French and Indian Wars
In 1754, he accompanied his father to America, and served as an ensign in the 48th Regiment of Foot on the expedition to Fort Duquesne, also performing as a supernumerary engineer. In the defeat that followed he was wounded, but survived to learn of his promotion to lieutenant days before the battle. He remained in America, serving along the Mohawk River and at Fort Edward, then accompanying British forces to Halifax. In 1758, he was commissioned a practicing engineer in the Corps of Engineers, and as such was present at the siege of Louisbourg, and later, at that of Quebec, there drawing one of the last known portraits of General Wolfe, who died in the deciding battle.

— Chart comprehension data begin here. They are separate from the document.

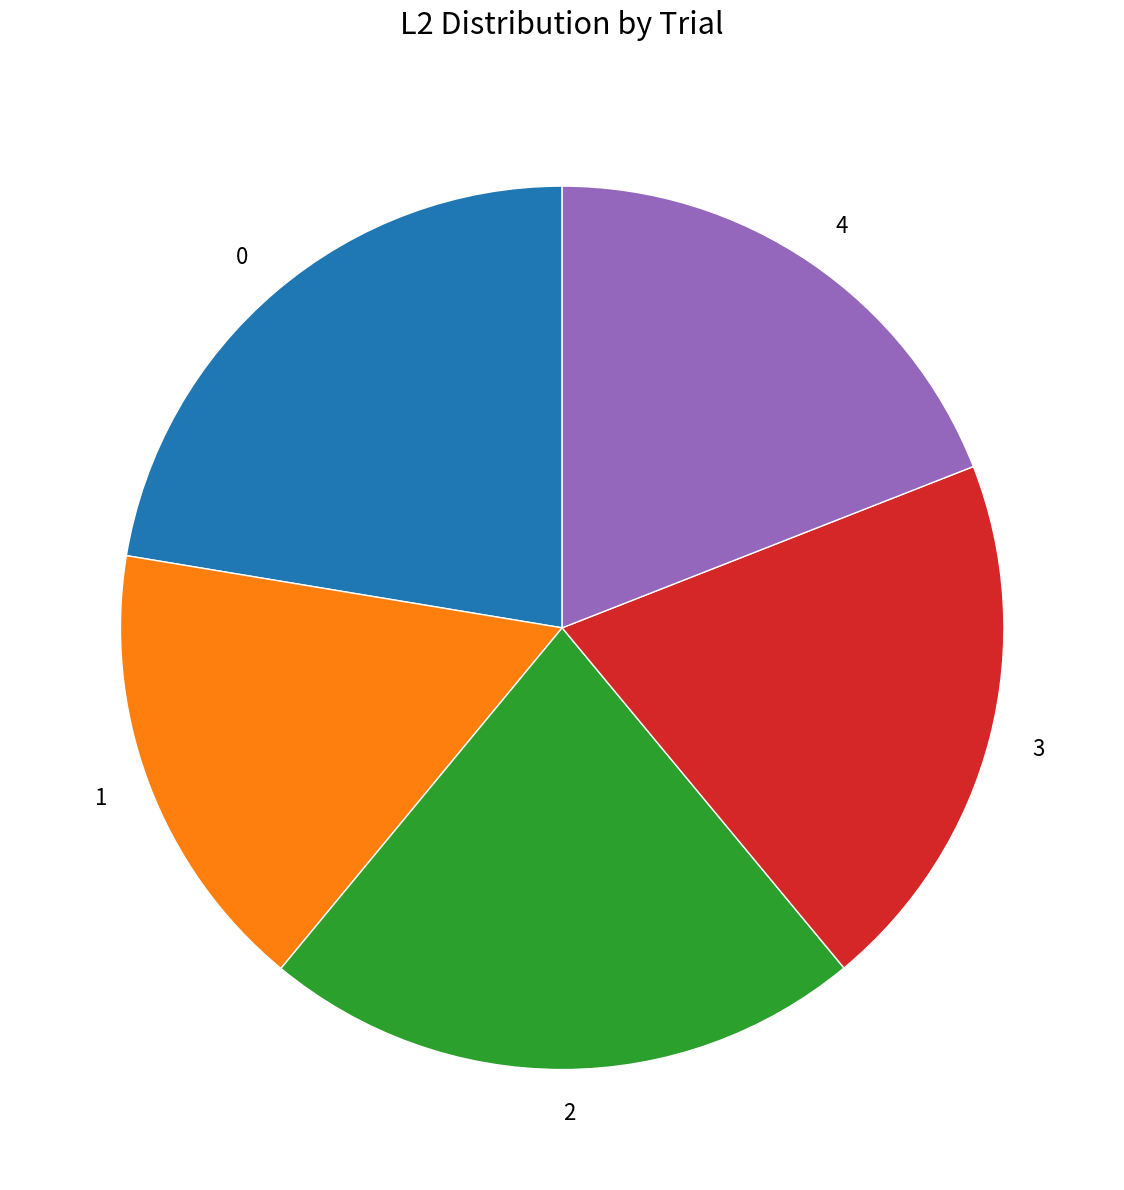

Do 3 and 1 together represent more than half of the pie?

No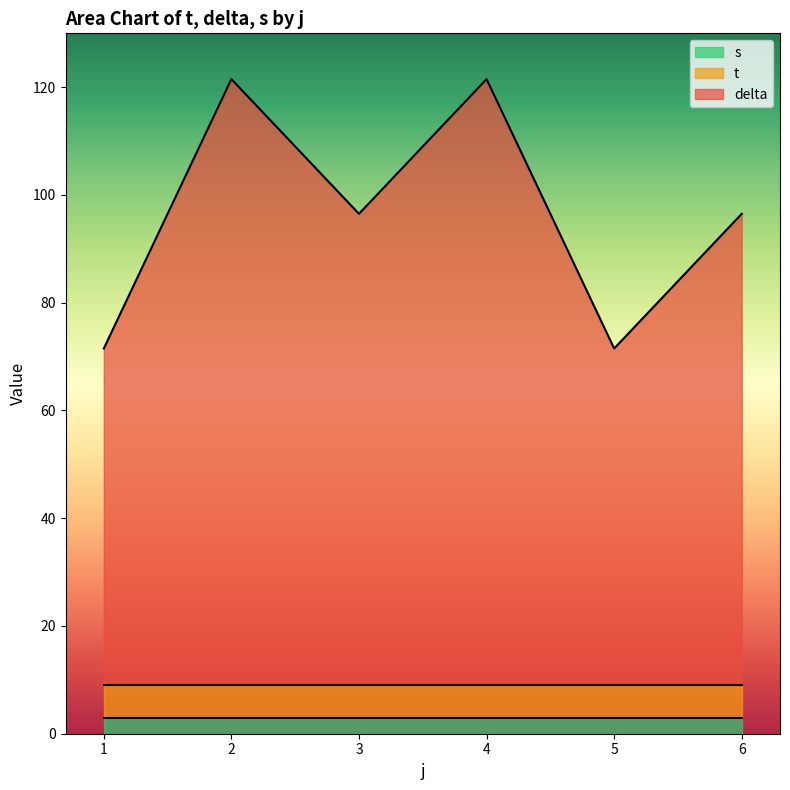

List the labels in order of t value, smallest first.

1, 4, 2, 5, 3, 6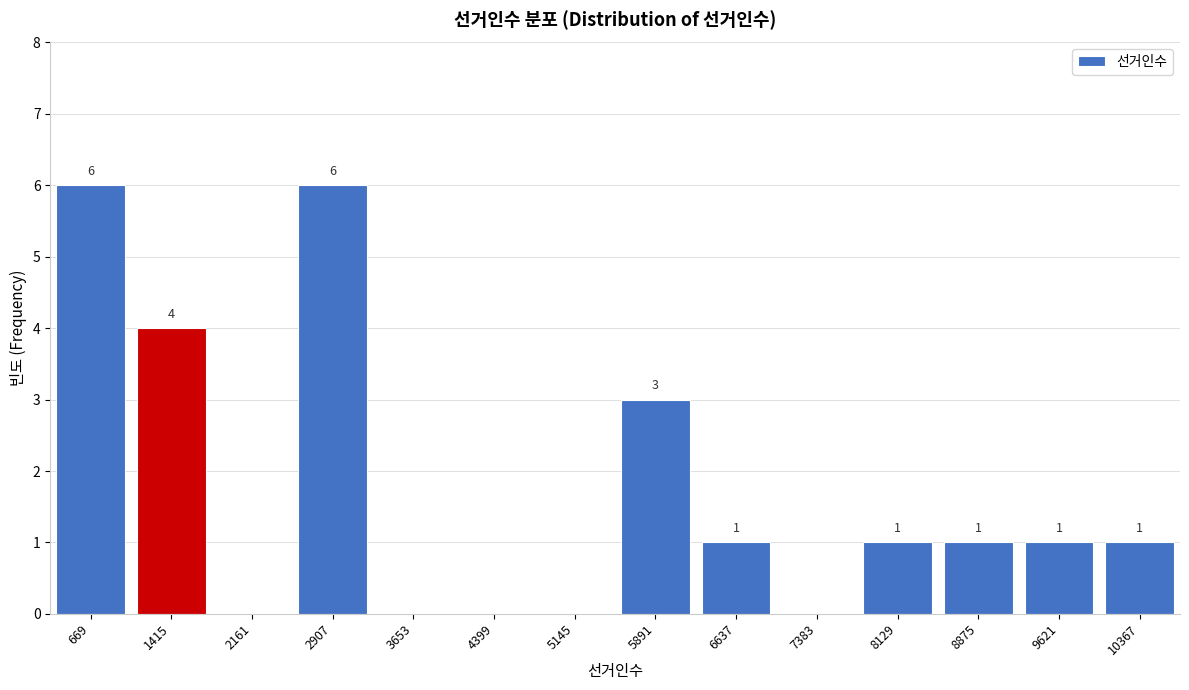

Reading left to right, transcribe all the data shown in this chart.

669=6	1415=4	2161=0	2907=6	3653=0	4399=0	5145=0	5891=3	6637=1	7383=0	8129=1	8875=1	9621=1	10367=1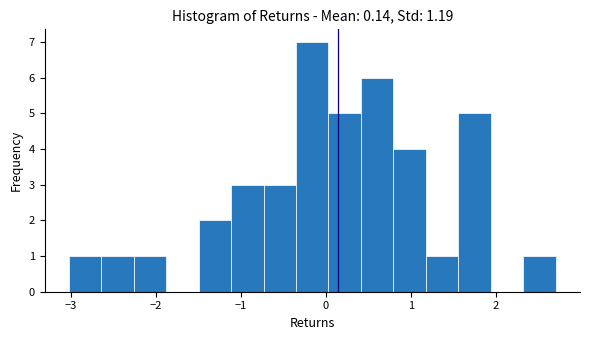

Around what value on the x-axis is the tallest bar? Give the approximate position of its centre, as read against the axis.

-0.2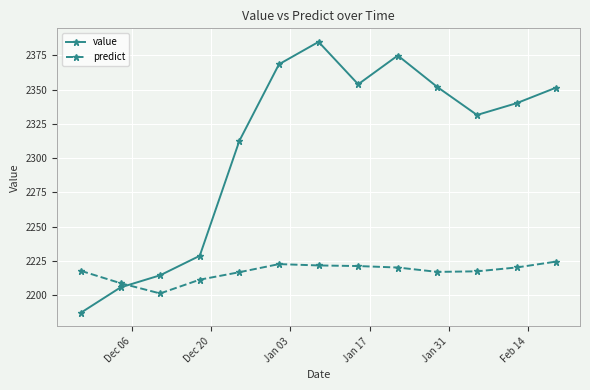

In predict, how many points are lower than both neighbors (excluding endpoints)?

2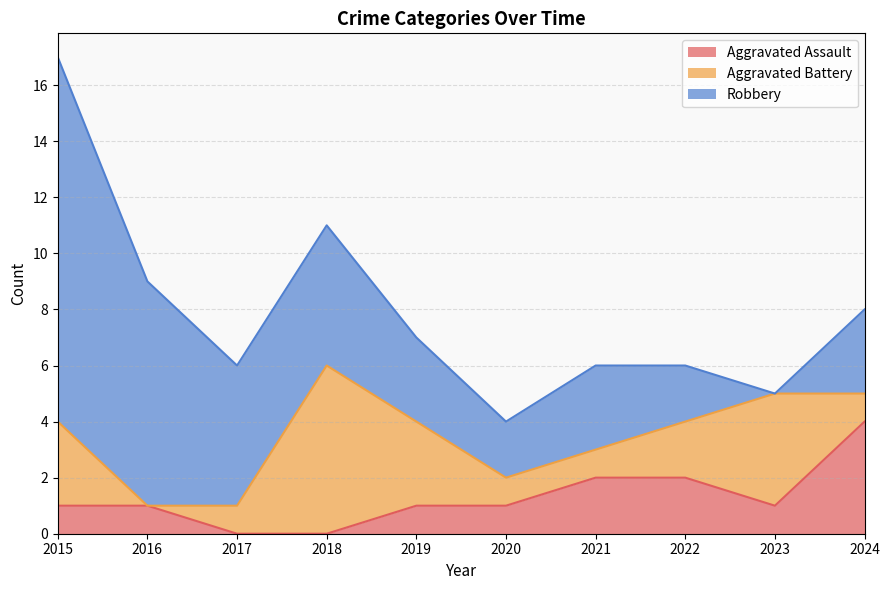

Where does the Aggravated Battery series first go above 2?

2015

With the defeat of the French, Montresor was sent to neighboring villages and as far afield as Cape Breton, using the language of his Huguenot ancestors to elicit oaths of allegiance. He was also twice sent overland from Quebec to Boston with dispatches, on one of these journeys, in a mid-winter blizzard, being reduced to eating belt and shoe leather in order to avoid starvation. He also, during this period, performed various surveys and prepared maps of Acadia, the Saint Lawrence River, and of his route along the Kennebec River. (The journal of this last expedition through the wilds of Maine would fall into enemy hands in the American Revolution, and was used as a guide by Benedict Arnold in his expedition against Quebec.)
During Pontiac's Rebellion, he carried dispatches and led troops to besieged Fort Detroit. He designed and built fortifications on the Niagara River at Fort Niagara and Fort Erie as well as a series of blockhouses and an early gravity railroad along the Niagara Portage between 1762 and 1764.